The FSCA said that while there was no legislation that prevented an insurer from changing the manner in which it collected premiums, the process needed to be inclusive. FSCA divisional executive for business supervision Kedibone Dikokwe said the authority had been in contact with Hollard Insurance on the policies linked to Edcon clients.

She said the FSCA had put the process under its spotlight to protect the insurance policyholder.

“Our office is still engaging with the insurer on this last issue and we are still obtaining further information to assess the reasons for this decision and the effect of this decision on policyholders.”

The Competition Tribunal this month approved the sale of parts of Edgars to Durban’s Retailability, subject to certain employmentrelated conditions.

The sale included the transfer of approximately 120 stores in South Africa together with the businesses conducted in them. This week Edgars told its customers that the switch was due to the sale of parts of the retailer’s former parent company, Edcon, which went into business rescue in April.

The retailer said the sale included Edcon’s credit business. It offered a new premium and no waiting period for the switch. Dikokwe said collection of premiums should not result in a situation where policyholders were not able to obtain cover under a policy because of the manner in which premium was collected.

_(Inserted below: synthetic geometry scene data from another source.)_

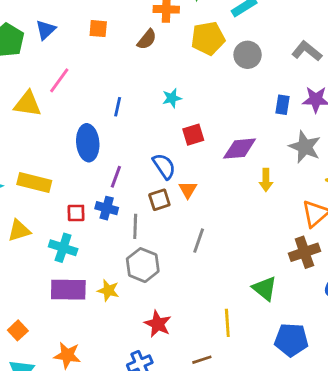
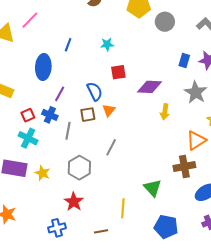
red square: (76, 213) -> (28, 115), turned -32
cyan cross: (63, 248) -> (28, 138), moved
gray hexagon: (143, 265) -> (79, 168), moved

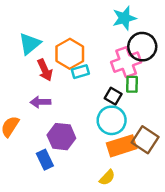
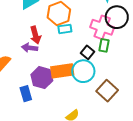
pink cross: (126, 62) -> (102, 27), turned 30
red arrow: (45, 70) -> (35, 35), moved
orange rectangle: (122, 146) -> (62, 71), moved

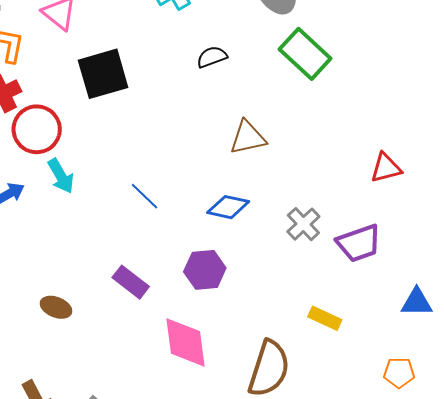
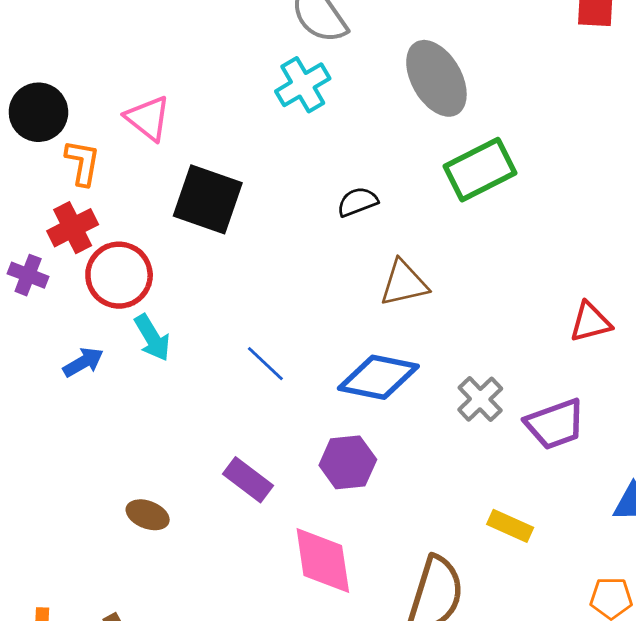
green rectangle: (305, 54) -> (480, 170), turned -69
black semicircle: (212, 57) -> (357, 202), moved
black square: (103, 74) -> (208, 199), turned 36
blue diamond: (228, 207) -> (378, 377), size x1.4

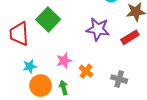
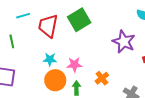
pink star: (64, 61) -> (74, 65), moved

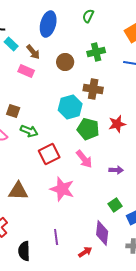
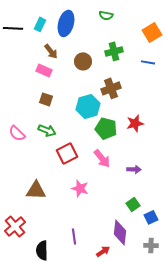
green semicircle: (88, 16) -> (106, 15), turned -104
cyan rectangle: (11, 44) -> (40, 24), moved, turned 72
brown cross: (93, 89) -> (111, 88), turned -30
brown square: (13, 111) -> (46, 99), moved
pink star: (62, 189) -> (80, 188), size x0.7

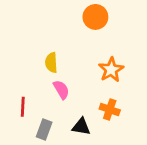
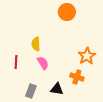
orange star: (111, 70) -> (87, 56), moved
red line: (23, 107) -> (16, 62), moved

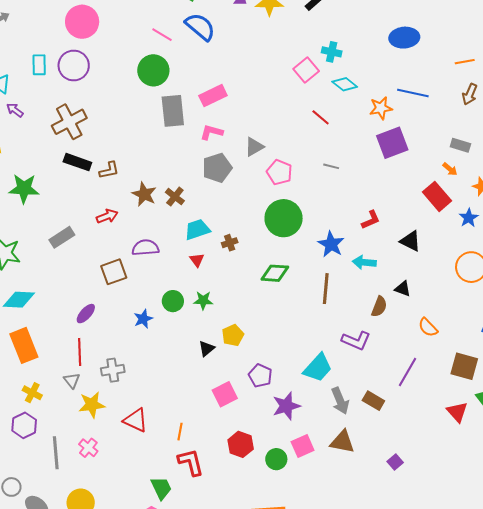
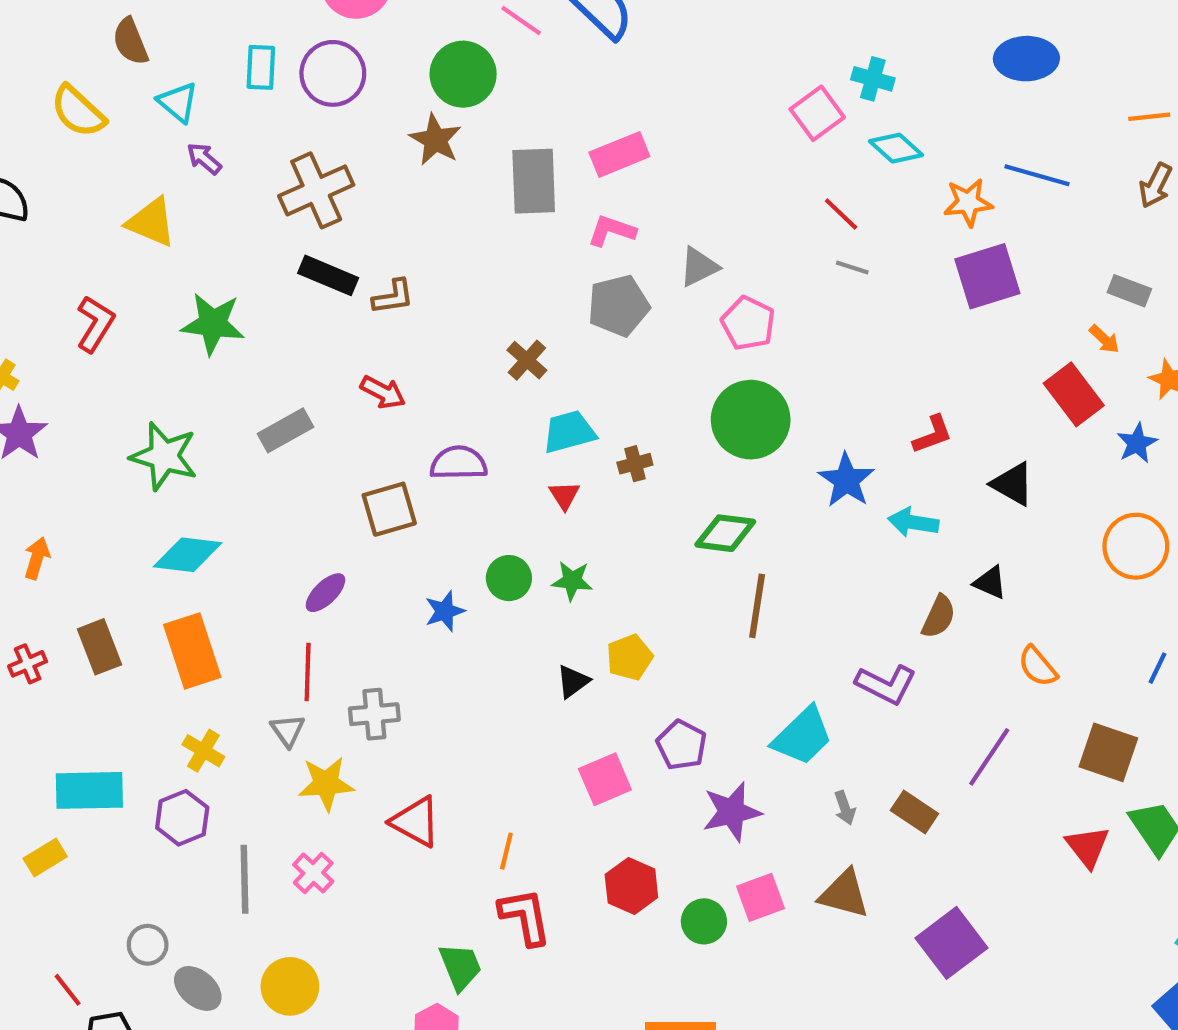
green circle: (153, 70) -> (463, 74), moved
gray line: (331, 166) -> (852, 268), moved
brown star: (144, 194) -> (435, 140), moved
red arrow: (107, 216) -> (383, 392), turned 45
brown line: (326, 289) -> (757, 606), moved
gray arrow: (340, 401) -> (845, 808), size x0.6
purple square: (395, 462) -> (952, 943), size x2.0

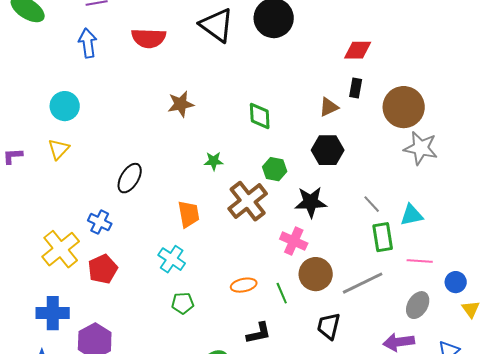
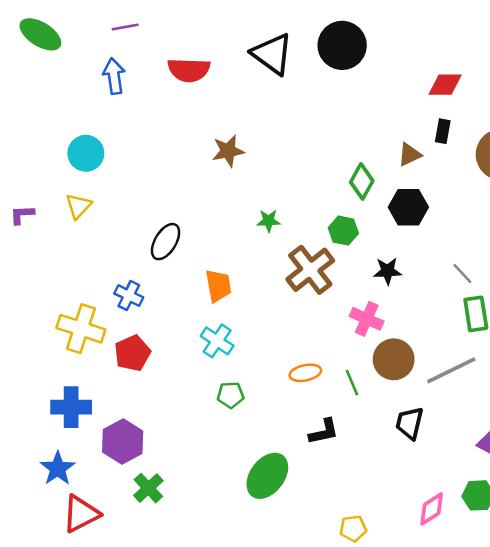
green diamond: (260, 116) -> (362, 181), moved, turned 32
black star: (311, 202) -> (388, 271), size x0.7
orange trapezoid: (189, 214) -> (218, 286), moved
yellow cross: (61, 249) -> (81, 329), turned -33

She said the FSCA had been involved in the debacle to ensure that the method in which a premium was collected would not result in a policyholder being disadvantaged. “We would, however, like to state that we are not sure whether this is the case in this situation, as we have not obtained enough information from the insurer in this matter,” said Dikokwe.

The FSCA said that Edcon’s footprint stretched across Africa and in South Africa, RCS was the credit provider and there were agreements in place which allowed for insurance premiums to be paid to the insurer by RCS, which collected both the insurance premium and payment in terms of the credit agreement. Dikokwe said different payment options were available to clients of Edcon for purposes of payments to be made. She said that in considering whether fair outcomes were achieved for policyholders, the FSCA would consider the notice period provided.

“In South Africa, depending on the types of agreements in place, there might also be a responsibility on an insurer to inform the regulator of the cancellation of the specific agreement and also to inform the policyholders within 30 days of the cancellation of the agreement.

“Notice to the policyholders would then include notice about changes to the premium collection,” Dikokwe said. Retailability chief executive, Norman Drieselmann, said a deal had been reached between RCS, Hollard and that Edgars’ new home intended to ensure the collection of premiums via the Edgars Account card. He said IUA would be assisting with customer service as they migrated from the Edcon infrastructure to their own.

“Furthermore, the insurance business has always been underwritten by Hollard, and this will continue to be the case. This is why we’re able to ensure continuity of the insurance product,” he said.